## What to do
Please turn every line of the listing into a JSON list of strings, one string per line, skipping blank lines and leaving out the pictures.

## Dataset entries
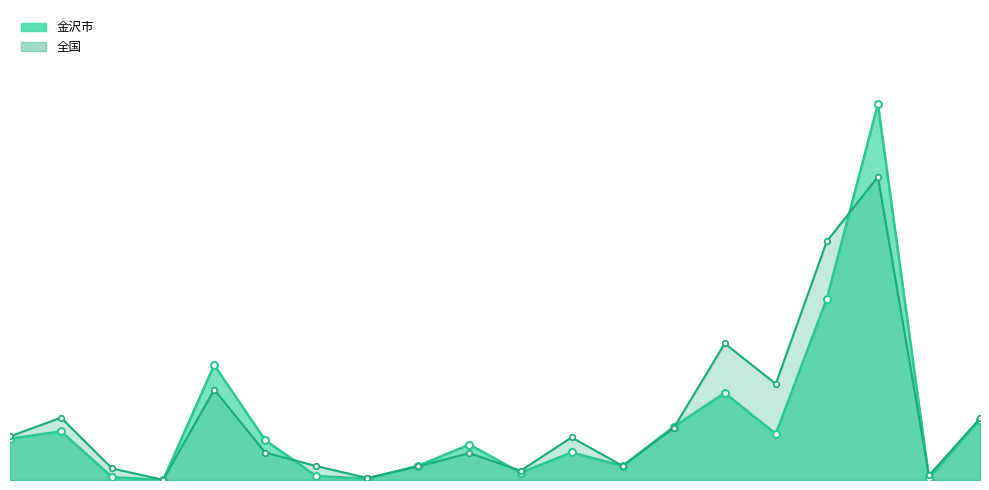

The 金沢市 series shows 3298 at 補習教育. True or false?

True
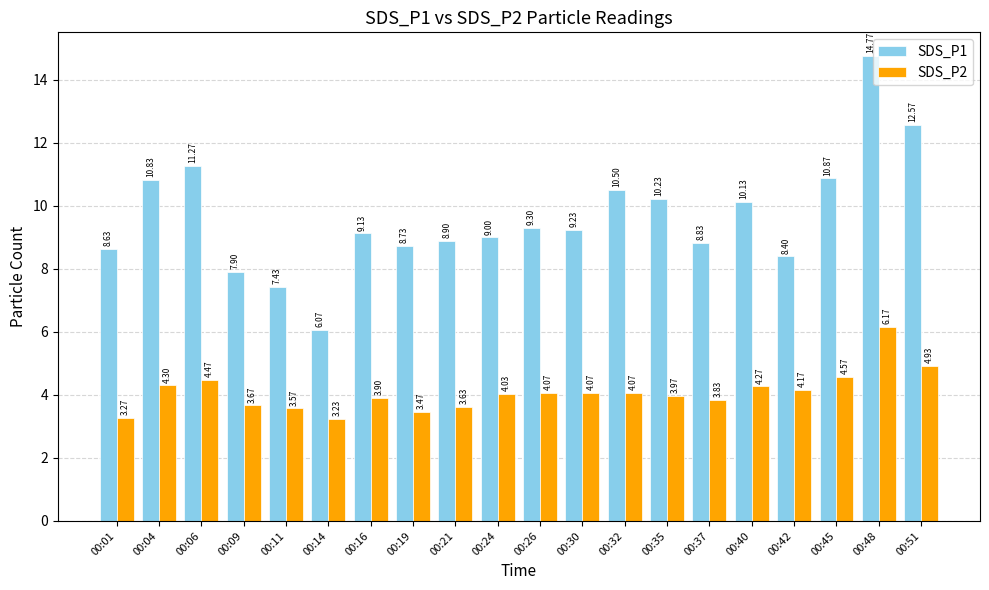

Which series has the largest total across all categories?

SDS_P1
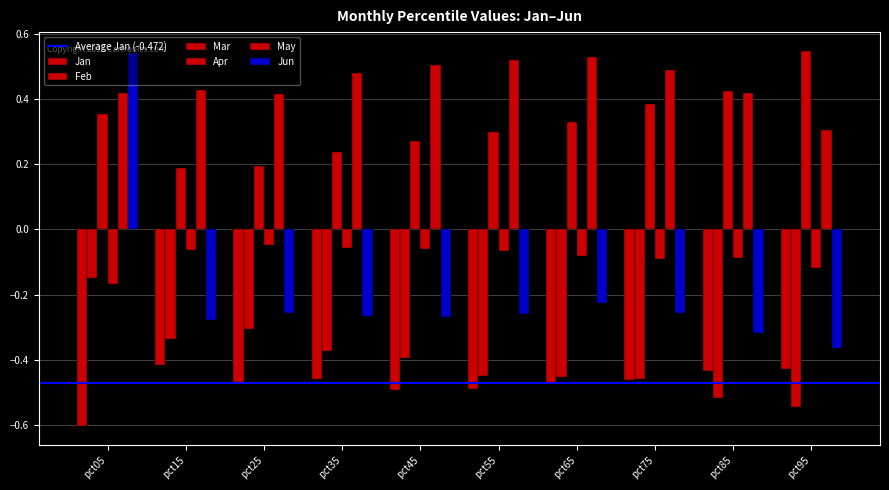

Are the bars grouped side by side (vs. stacked)?

Yes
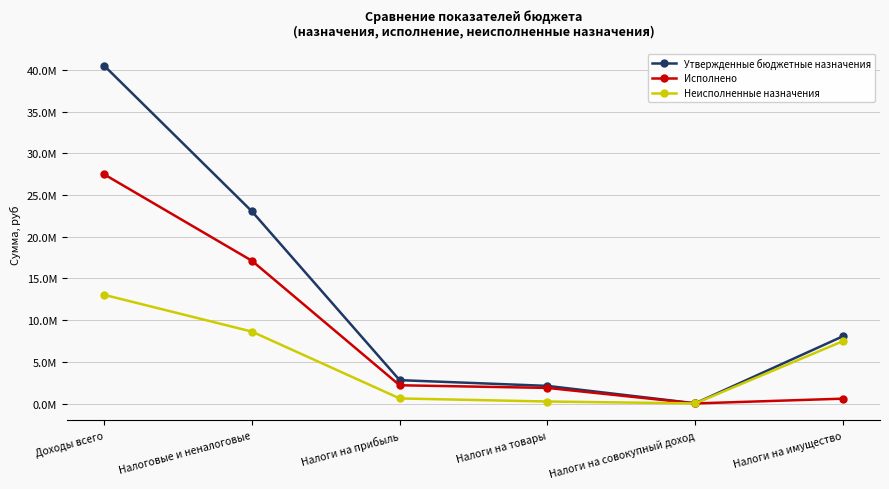

Does the chart display data point markers on the line(s)?

Yes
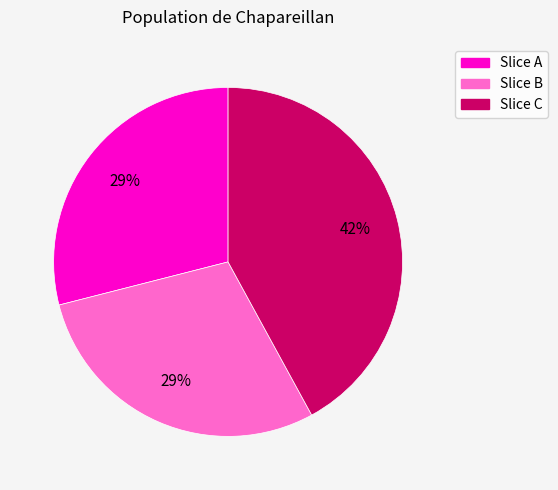

How many slices are in this pie chart?

3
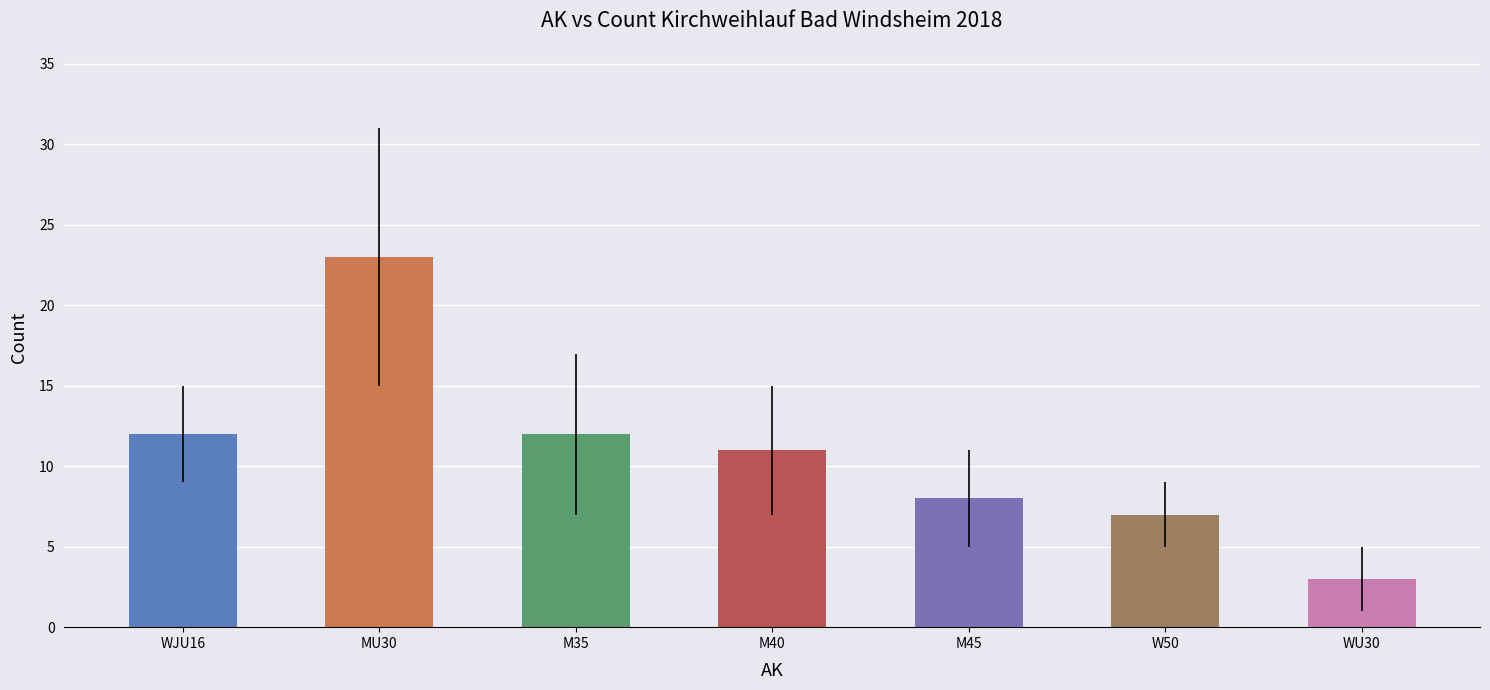

What is the smallest value displayed?

3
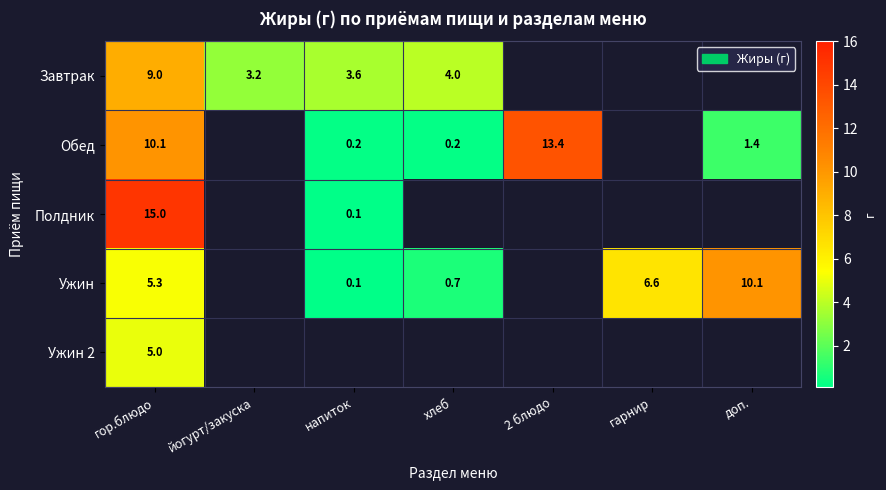

The value of Обед at хлеб is 0.2. True or false?

True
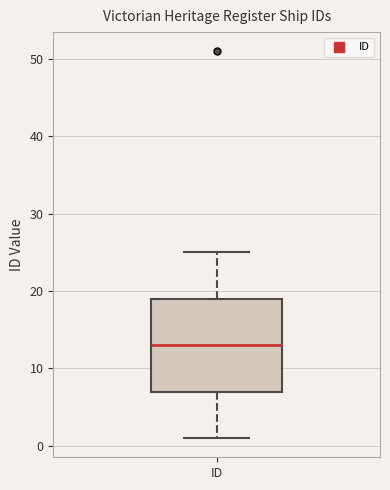

Where is the lower edge of the box for ID on the y-axis? The values are not printed on the chart, so give them approximately, as read against the axis.

7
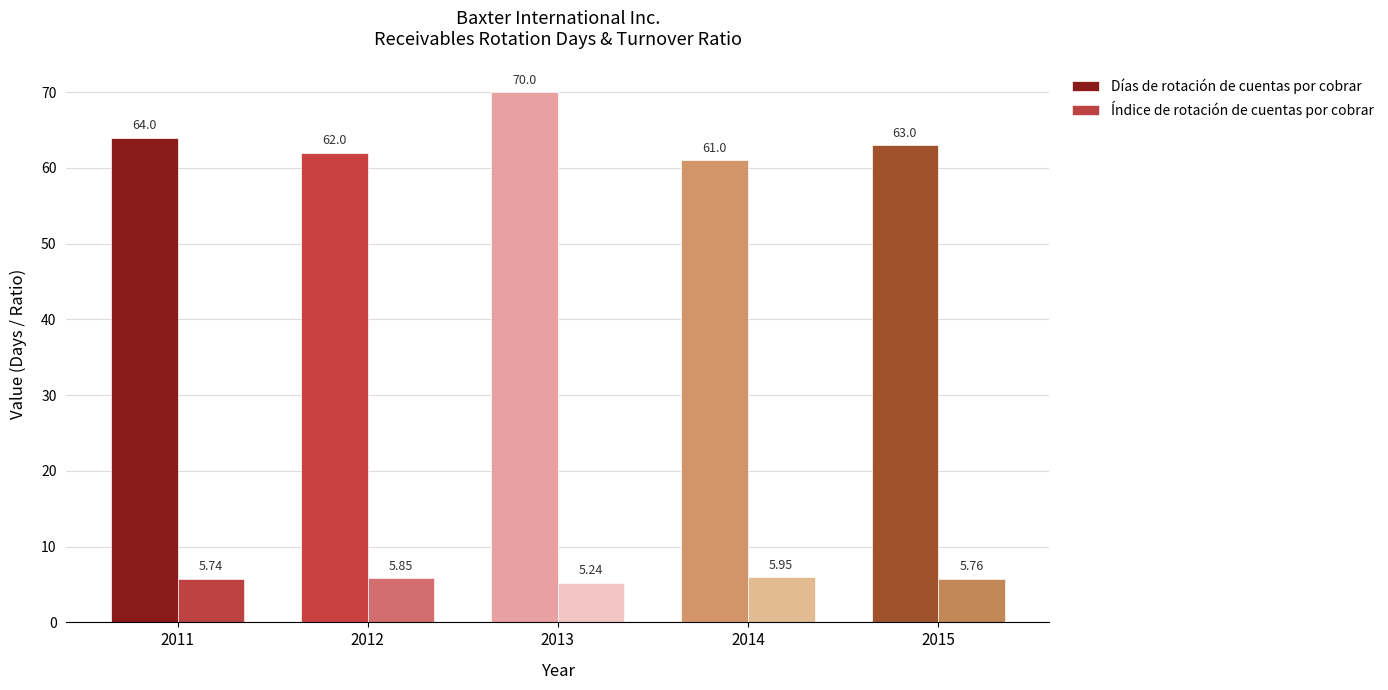

List the labels in order of Índice de rotación de cuentas por cobrar value, smallest first.

2013, 2011, 2015, 2012, 2014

## Written reply
[
  "The 金沢市 series shows 3298 at 補習教育. True or false?",
  "True",
  "Which series has the largest total across all categories?",
  "SDS_P1",
  "Are the bars grouped side by side (vs. stacked)?",
  "Yes",
  "Does the chart display data point markers on the line(s)?",
  "Yes",
  "How many slices are in this pie chart?",
  "3",
  "What is the smallest value displayed?",
  "3",
  "The value of Обед at хлеб is 0.2. True or false?",
  "True",
  "Where is the lower edge of the box for ID on the y-axis? The values are not printed on the chart, so give them approximately, as read against the axis.",
  "7",
  "List the labels in order of Índice de rotación de cuentas por cobrar value, smallest first.",
  "2013, 2011, 2015, 2012, 2014"
]